P. S. Hardly was this post online did I promptly get a comment insulting me. Some people just don't have the stature and brains to participate in an exchange in a civilized manner.

Friday, February 5, 2010

The IRI Survey

The International Republican Institute is formally a non-partisan organization funded by the U.S. government. However, it is generally perceived as leaning towards the Republican Party due to its more conservative outlook. Be that as it may, it conducts important surveys in countries that don’t have the means and knowhow to do those themselves. The results (should) constitute guidelines to governments on what the people of their country think and what the government’s charted course should be for the immediate future.

The survey for Cambodia was released this week and contains valuable information that the political parties and many a pundit should take to heart. It would appear that the findings support the governing party in general and that the opposition parties are bypassing the people’s concerns, at least lately.

Like in any other country Cambodia’s population is more concerned with bread and butter issues and important domestic issues like education and health care rather than with international conflicts, like the border issues, which of late have become the sole focus of Cambodia’s foreign policy. The government concentrates on the Western border and Thai incursions into Cambodian territory and Thailand’s unfounded claim to Preah Vihear. The main opposition party on the other hand focuses on the Eastern border with Vietnam and that country’s perceived encroachment into Cambodian territory.
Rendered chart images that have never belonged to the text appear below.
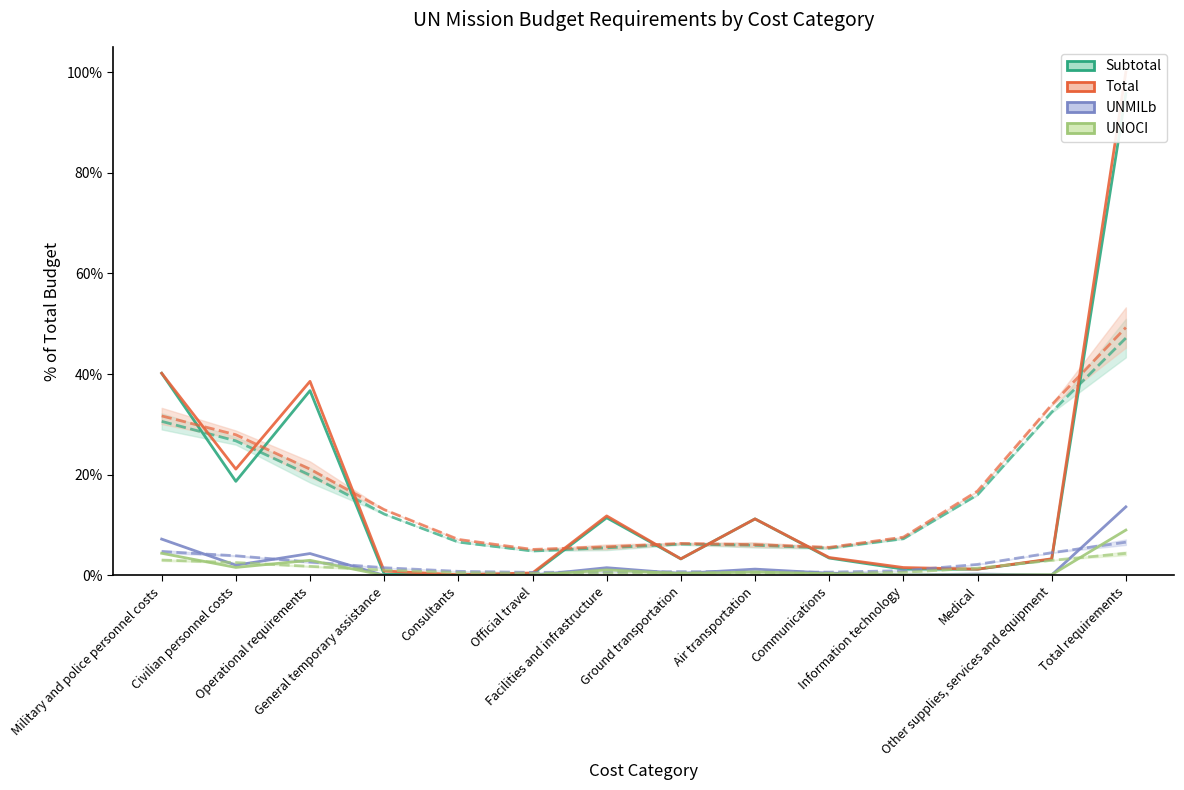

What is the label of the 5th point from the right?

Communications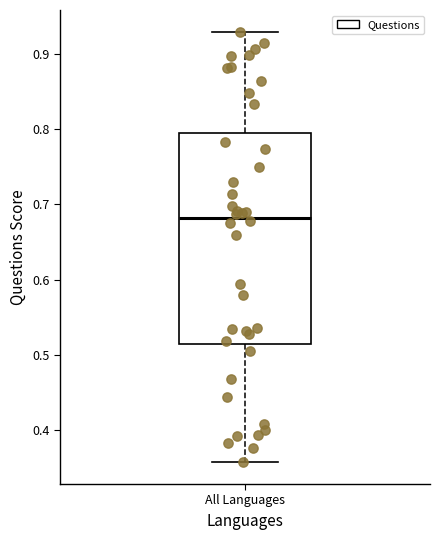

Where does the median line of the box for All Languages sit on the y-axis? The values are not printed on the chart, so give them approximately, as read against the axis.

0.68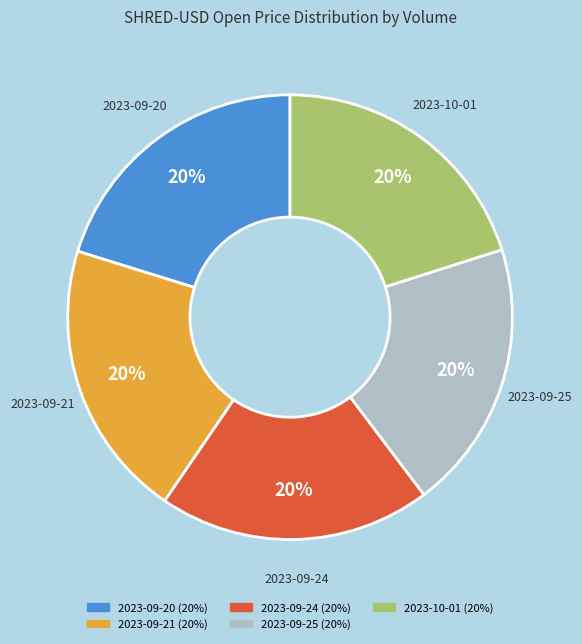

How many slices are in this pie chart?

5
Although the population as a whole stands by the government’s firm stance towards Thailand, the border issue with Vietnam does not seem to gain much traction among the people. The latter may be a thorny issue, which is more likely than not very difficult to resolve in the face of the close relationship between the two countries. Additionally, the government can ill afford to have opponents, possibly even enemies, on both sides – in the West and in the East. Any political security adviser worth his/her salt would be foolish to advocate such a policy. Therefore, at this point in time, with tensions with Thailand running very high, it surely makes sense to put the Eastern issue on the back burner. Unfortunately, this concept seems to be completely lost on the main opposition party.

Therefore, it comes as no surprise that 80% of the people said the country is heading in the right direction. 51% are tired of the party leaders’ squabble and focus on their own personalities instead of on the pressing problems facing the country.

Even 40% (45% in the cities and 38% in rural areas) believe they will be richer one year from now. Seeing as that 70% comprise the rural population who are generally poorer than the city folks a certain optimism also permeates that segment of the population.

But the overriding concerns are that they want better health care, a better educational system, jobs, lower food prices, building roads and schools. However, just as high up there, in the high 80ies, is their wish for less corruption. This is naturally also no surprise as they are confronted with that aspect of Cambodian life on a daily basis.

The whole survey can be found here -

Since the survey seems to support the government’s contention that it is doing a good job the main opposition party took exception to the finding that 89% believe the country is moving in the right direction. They contend that people were simply too afraid to state their true opinion. With the 89% figure that interpretation is hardly convincing. It again goes to show that they just don’t seem to have a clue of how to play the role of a true opposition – certainly not by only lambasting the government at every turn. They know what the people want to hear and their political parties to do. Rather than being doubtful about the veracity of a survey by an admittedly neutral organization, they should finally formulate viable solutions and alternatives to the problems the people want addressed.